# How to Copy & Edit a Chart to use as an attachment



## RichKid (28 May 2005)

Okay, some queries on this so here's my solution:

Only proven to work for CommSec Protrader (not the new Protrader2) but can be used for other charting software as well.

1) Display/Plot your chart and right click mouse when pointer is over chart
2) Choose 'Chart'->'Save As' from the resulting menu
3) Type .bmp as the file extension eg bhp.bmp (do not use .ptctm)
4) Select 'bitmap' from the dropdown menu as file type
5) Remember where you saved it (the folder is normally called 'Chart Templates' if you have Protrader)
6) Open the file via any image editing programme (eg MS Paint)
7) Edit it to your heart's content (eg add captions, resize image etc) and save in 'JPEG' format once you finish.
8) Upload to your next post on ASF (instructions for attachments is in the FAQ of this site).

OR (SIMPLEST OPTION)

1) Display/Plot your chart and right click mouse when pointer is over chart
2) Choose 'Chart'->'Copy'
3) Open a new document in your image editor (eg MS Paint) and paste the image and edit as required.
4) Remember to save in JPEG format once you finish editing.

Please post any questions or comments- I'm not tech savvy so my terminology may be wrong.

Good luck!
PS Once I've done my editing I prefer to save the image as a JPEG file rather than the original bitmap.
PPS There are plenty of great books on MS Paint for anyone who wants to use this free programme to its max. Also free editing software in computer mags and online- some have bugs.


----------



## doctorj (28 May 2005)

I'm not sure I'd like to see this forum filled with bitmaps - they are uncompressed and very large graphic images.  If people can, it'd be preferable to save the images as gif or jpg.

There are many free tools available to convert from bitmap to jpg.


----------



## RichKid (28 May 2005)

doctorj said:
			
		

> I'm not sure I'd like to see this forum filled with bitmaps - they are uncompressed and very large graphic images.  If people can, it'd be preferable to save the images as gif or jpg.
> 
> There are many free tools available to convert from bitmap to jpg.




Thanks Doc! I knew there was a reason why I saved as JPEG's. I'll include it in the first post.


----------



## doctorj (28 May 2005)

People windows xp or later versions will find they can save images in paint as jpegs.  Those with older versions, including windows 2000 will find they need additional software to do this.

There are plenty of free image converters around for people to use.


----------



## wayneL (28 May 2005)

wouldn't gif be a smaller file?


----------



## tech/a (28 May 2005)

I save as gif's and use freeware 

Printkey 2000  just do a google and download it.


----------



## markrmau (28 May 2005)

2 other tricks which could be helpful:

1. If you have a chart from your charting software and you cannot rightclick to save it (say protrader2), press PrtSc/SysRq. This will take an image of the entire screen and copy as bitmap to the clipboard. You can then start up your image editing program and 'paste' (or press Ctrl-V) to paste into ms paint or whatever, and crop the image.

GIVEN DATA ::
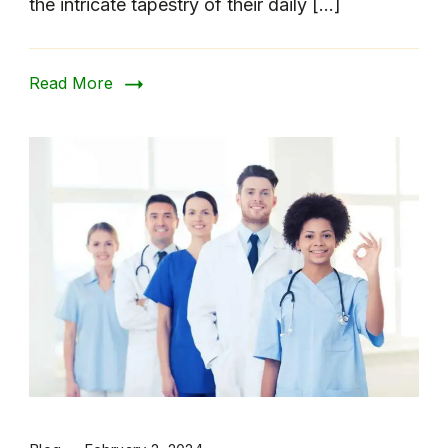
the intricate tapestry of their daily […]
Read More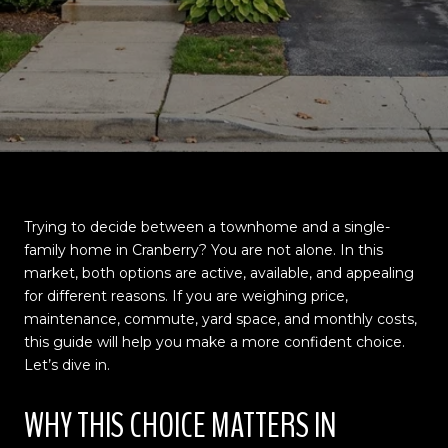
Trying to decide between a townhome and a single-
family home in Cranberry? You are not alone. In this
market, both options are active, available, and appealing
for different reasons. If you are weighing price,
maintenance, commute, yard space, and monthly costs,
this guide will help you make a more confident choice.
Let’s dive in.
WHY THIS CHOICE MATTERS IN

WHAT YOU SHOULD DO ::
In the chart thread, answer the following:
(a) In the first method, which file extension should you avoid when saving the chart?
(b) Which Windows version does doctorj say needs additional software to save images as JPEGs in Paint?
(c) What freeware does tech/a use?
Use only the chart thread to answer.

SOLUTION FOR THIS EXERCISE ::
(a) .ptctm
(b) Windows 2000
(c) Printkey 2000